My daughter turns 21 months old today. To most people, this isn’t necessarily a noteworthy month (at least not more than any other), but I have found myself a bit emotional as the day approaches as she is now as old as C was when he was diagnosed with diabetes.
September 12, 2016 by Leave a Comment
Nearly 8 years into this disease I feel like I have largely come to terms with what our life with diabetes looks like, and I am often “numbed out” to that raw emotion that existed for the first couple of years after his diagnosis. Some days are certainly better than others, but for the most part, I have accepted our “normal.”
However, I still have triggers that can take me back to that hospital room with my little toddler, whose only concerns at the time were making sure he had at least 5 trains by his side at all times, and that an episode of Little Einsteins was constantly playing. He had no idea why he was at the hospital, or that there was a war being waged inside his tiny body, why his tiny fingers were now being pricked multiple times a day, or why he was now given shots 4 times a day. He was completely unaware of the gravity of a diagnosis of type 1 diabetes. This is something I am thankful for, because by the time he was old enough to understand it, it was already his normal.

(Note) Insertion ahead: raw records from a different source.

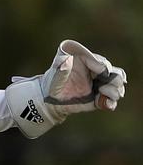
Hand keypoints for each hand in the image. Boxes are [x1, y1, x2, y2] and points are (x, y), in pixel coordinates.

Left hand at [6, 40, 126, 138]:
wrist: (49, 102)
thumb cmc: (51, 85)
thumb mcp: (54, 78)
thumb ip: (61, 70)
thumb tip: (65, 60)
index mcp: (85, 60)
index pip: (99, 61)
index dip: (102, 66)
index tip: (102, 71)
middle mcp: (95, 70)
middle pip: (113, 71)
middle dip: (113, 78)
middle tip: (105, 85)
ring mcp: (99, 83)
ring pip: (116, 83)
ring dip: (114, 90)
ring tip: (103, 93)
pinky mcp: (99, 96)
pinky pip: (111, 98)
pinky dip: (111, 102)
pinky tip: (106, 104)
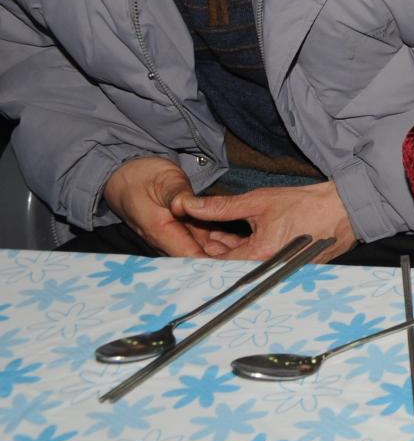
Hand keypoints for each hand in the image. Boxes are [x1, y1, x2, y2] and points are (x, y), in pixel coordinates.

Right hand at [103, 156, 242, 256]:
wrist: (130, 175)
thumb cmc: (143, 176)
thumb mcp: (163, 180)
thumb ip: (176, 194)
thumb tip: (183, 205)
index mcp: (161, 231)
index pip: (189, 254)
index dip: (212, 262)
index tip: (235, 265)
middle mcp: (170, 238)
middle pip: (200, 256)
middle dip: (225, 260)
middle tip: (253, 261)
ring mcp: (179, 234)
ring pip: (206, 249)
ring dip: (227, 252)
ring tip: (255, 254)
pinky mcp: (187, 228)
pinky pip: (207, 239)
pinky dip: (224, 241)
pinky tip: (246, 242)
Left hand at [174, 181, 356, 261]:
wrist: (345, 210)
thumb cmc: (306, 204)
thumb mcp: (259, 201)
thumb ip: (221, 207)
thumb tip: (189, 205)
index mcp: (258, 257)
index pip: (212, 264)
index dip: (195, 250)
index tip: (184, 239)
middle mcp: (267, 272)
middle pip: (225, 267)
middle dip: (208, 249)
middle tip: (197, 231)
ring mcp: (277, 273)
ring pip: (239, 266)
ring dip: (225, 251)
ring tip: (215, 232)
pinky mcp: (284, 270)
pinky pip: (254, 265)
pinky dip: (243, 252)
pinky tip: (235, 238)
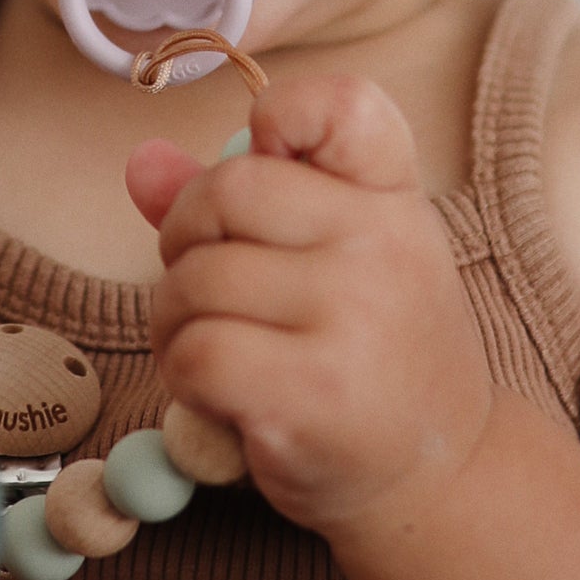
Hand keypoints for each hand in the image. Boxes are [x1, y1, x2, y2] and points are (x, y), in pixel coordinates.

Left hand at [125, 72, 491, 533]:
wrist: (438, 474)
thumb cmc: (372, 358)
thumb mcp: (332, 261)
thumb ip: (241, 206)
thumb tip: (141, 164)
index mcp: (394, 197)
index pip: (340, 105)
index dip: (277, 117)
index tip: (265, 164)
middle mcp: (384, 243)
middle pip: (225, 190)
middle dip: (184, 240)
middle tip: (204, 289)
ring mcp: (353, 316)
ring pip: (195, 280)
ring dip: (174, 321)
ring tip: (212, 351)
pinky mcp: (312, 391)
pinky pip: (195, 352)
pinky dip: (183, 375)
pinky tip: (217, 394)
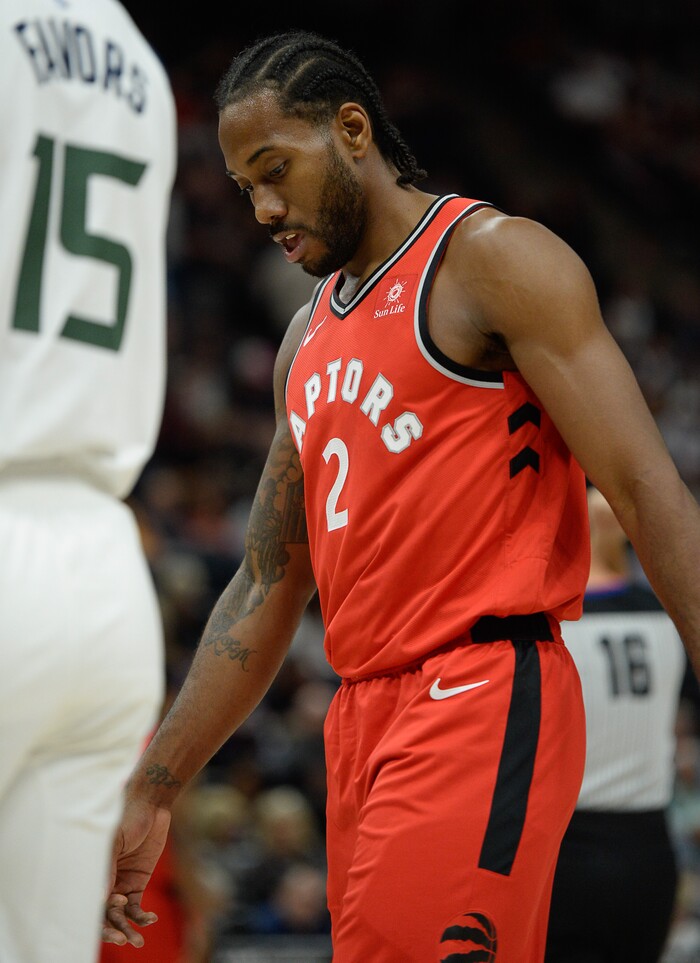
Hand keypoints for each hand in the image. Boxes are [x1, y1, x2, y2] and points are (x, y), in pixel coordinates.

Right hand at [102, 798, 171, 946]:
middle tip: (124, 940)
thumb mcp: (115, 839)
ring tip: (138, 941)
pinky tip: (150, 920)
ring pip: (120, 915)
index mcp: (92, 872)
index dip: (97, 919)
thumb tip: (100, 899)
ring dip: (128, 929)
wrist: (151, 805)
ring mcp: (119, 884)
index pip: (90, 902)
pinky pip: (136, 907)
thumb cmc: (128, 818)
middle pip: (103, 915)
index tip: (109, 929)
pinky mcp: (137, 883)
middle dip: (112, 930)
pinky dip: (142, 917)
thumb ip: (107, 866)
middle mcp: (103, 882)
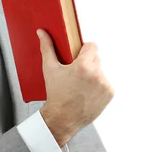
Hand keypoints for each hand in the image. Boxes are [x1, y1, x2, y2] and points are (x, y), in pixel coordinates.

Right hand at [37, 29, 113, 144]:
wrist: (62, 118)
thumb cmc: (55, 95)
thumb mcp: (50, 69)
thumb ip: (47, 48)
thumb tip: (42, 33)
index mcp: (83, 66)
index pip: (92, 46)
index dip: (84, 50)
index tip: (78, 57)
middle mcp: (96, 74)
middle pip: (96, 59)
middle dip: (87, 64)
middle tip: (75, 74)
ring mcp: (104, 85)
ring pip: (100, 71)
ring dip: (93, 75)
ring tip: (80, 85)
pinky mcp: (109, 93)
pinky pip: (105, 83)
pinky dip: (98, 86)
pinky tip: (87, 92)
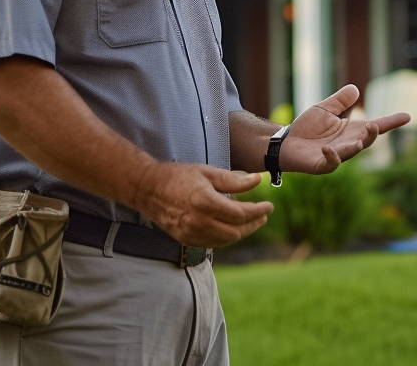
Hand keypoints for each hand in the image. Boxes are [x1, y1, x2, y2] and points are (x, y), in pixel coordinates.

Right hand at [134, 161, 273, 247]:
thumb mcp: (207, 172)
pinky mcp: (185, 240)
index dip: (258, 211)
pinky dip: (226, 237)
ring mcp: (191, 233)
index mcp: (205, 202)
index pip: (240, 214)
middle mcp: (199, 221)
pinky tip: (231, 228)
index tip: (269, 206)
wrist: (147, 189)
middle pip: (236, 231)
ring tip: (250, 222)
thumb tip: (257, 180)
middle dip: (253, 224)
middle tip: (263, 215)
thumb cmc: (178, 176)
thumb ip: (233, 180)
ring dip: (241, 232)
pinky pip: (213, 244)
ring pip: (226, 240)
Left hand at [280, 85, 411, 174]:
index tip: (407, 116)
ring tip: (358, 141)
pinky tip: (328, 149)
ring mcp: (336, 156)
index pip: (375, 127)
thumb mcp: (324, 109)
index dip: (391, 122)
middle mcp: (347, 144)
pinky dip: (332, 157)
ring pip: (350, 153)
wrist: (286, 142)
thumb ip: (340, 101)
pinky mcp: (322, 165)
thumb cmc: (307, 127)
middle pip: (366, 140)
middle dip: (371, 136)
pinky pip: (330, 163)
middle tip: (374, 127)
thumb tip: (355, 88)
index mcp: (351, 131)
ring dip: (355, 147)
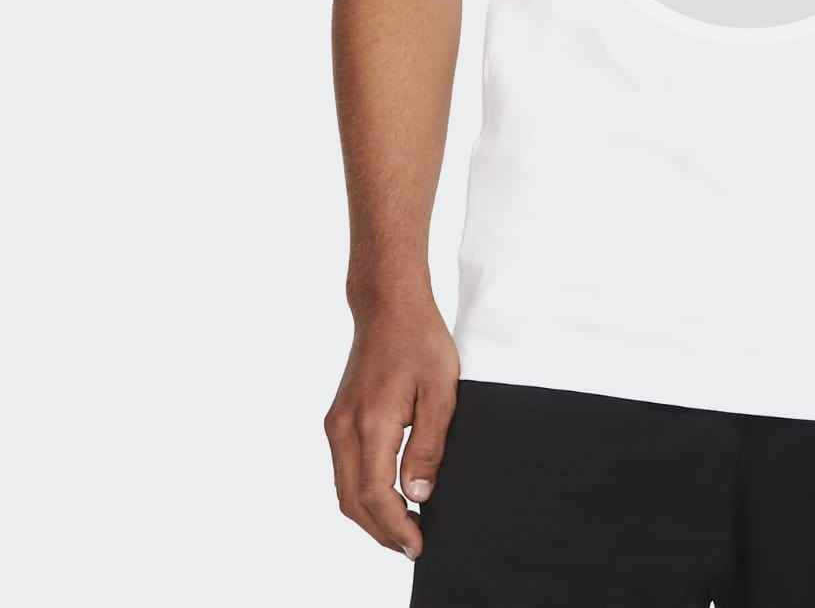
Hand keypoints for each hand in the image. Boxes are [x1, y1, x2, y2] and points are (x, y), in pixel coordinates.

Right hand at [324, 296, 459, 559]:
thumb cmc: (420, 340)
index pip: (377, 494)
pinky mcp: (338, 418)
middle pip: (353, 501)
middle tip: (411, 546)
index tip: (417, 545)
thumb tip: (419, 494)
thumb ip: (430, 444)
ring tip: (403, 529)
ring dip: (370, 515)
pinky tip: (389, 496)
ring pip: (344, 489)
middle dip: (381, 531)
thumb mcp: (441, 389)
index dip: (396, 527)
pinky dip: (362, 492)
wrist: (388, 306)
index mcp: (372, 422)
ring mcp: (336, 423)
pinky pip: (344, 469)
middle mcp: (344, 428)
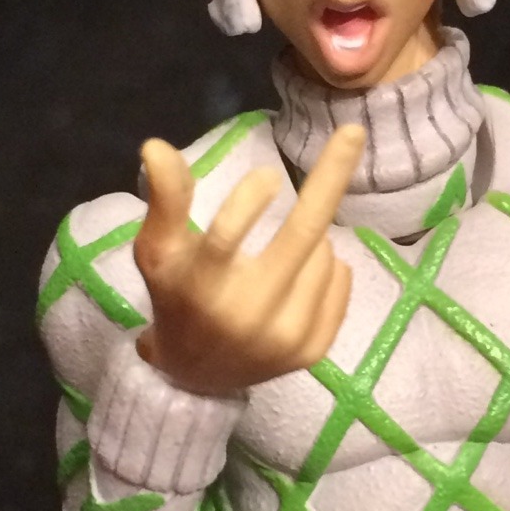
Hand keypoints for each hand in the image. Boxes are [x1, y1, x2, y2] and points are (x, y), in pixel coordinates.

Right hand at [133, 126, 364, 393]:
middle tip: (354, 132)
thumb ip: (165, 200)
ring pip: (323, 253)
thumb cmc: (176, 298)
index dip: (247, 203)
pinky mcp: (315, 351)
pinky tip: (296, 278)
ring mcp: (287, 338)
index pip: (225, 240)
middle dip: (330, 178)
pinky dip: (326, 265)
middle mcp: (247, 317)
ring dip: (310, 238)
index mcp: (201, 289)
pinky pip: (340, 278)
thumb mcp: (159, 251)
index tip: (269, 174)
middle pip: (302, 235)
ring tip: (280, 254)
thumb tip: (155, 146)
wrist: (198, 377)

Because I am now dealing with a 9 1/2-year-old who is becoming increasingly more in charge of his own diabetes management, it’s easy to forget just how challenging those early days really were. But now that I look at my daughter who is now exactly the same age that he was when he was diagnosed, the memories start flooding back. Memories I have tried hard over the years to suppress.
I went through the same thing when my middle child turned 21 months old, 5 years ago. I know there isn’t a lot of logic to it, because even if my other two children were to become type 1 diabetics as well, the likelihood of that happening at 21 months would be highly unlikely.

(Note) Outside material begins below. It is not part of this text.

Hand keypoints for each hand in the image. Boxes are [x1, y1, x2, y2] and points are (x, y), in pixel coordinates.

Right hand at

Even so, I can’t seem to shake the emotion I am feeling. Sometimes I think I try so hard to put on a brave face, that I forget that it’s OK to feel sad, to feel angry, to feel bitter, to wish with every fiber of my being that this wasn’t C’s reality…our reality.
So instead of trying to suppress that emotion that I’m currently feeling, I’m going to try to just embrace it this month. Feel that sadness, the loss of the innocence and carefree-ness that was stripped of my firstborn at 21 month old. But also knowing, that if my other two children were to be diagnosed that we would be OK. That you can still live a full and happy life even when plagued this awful disease.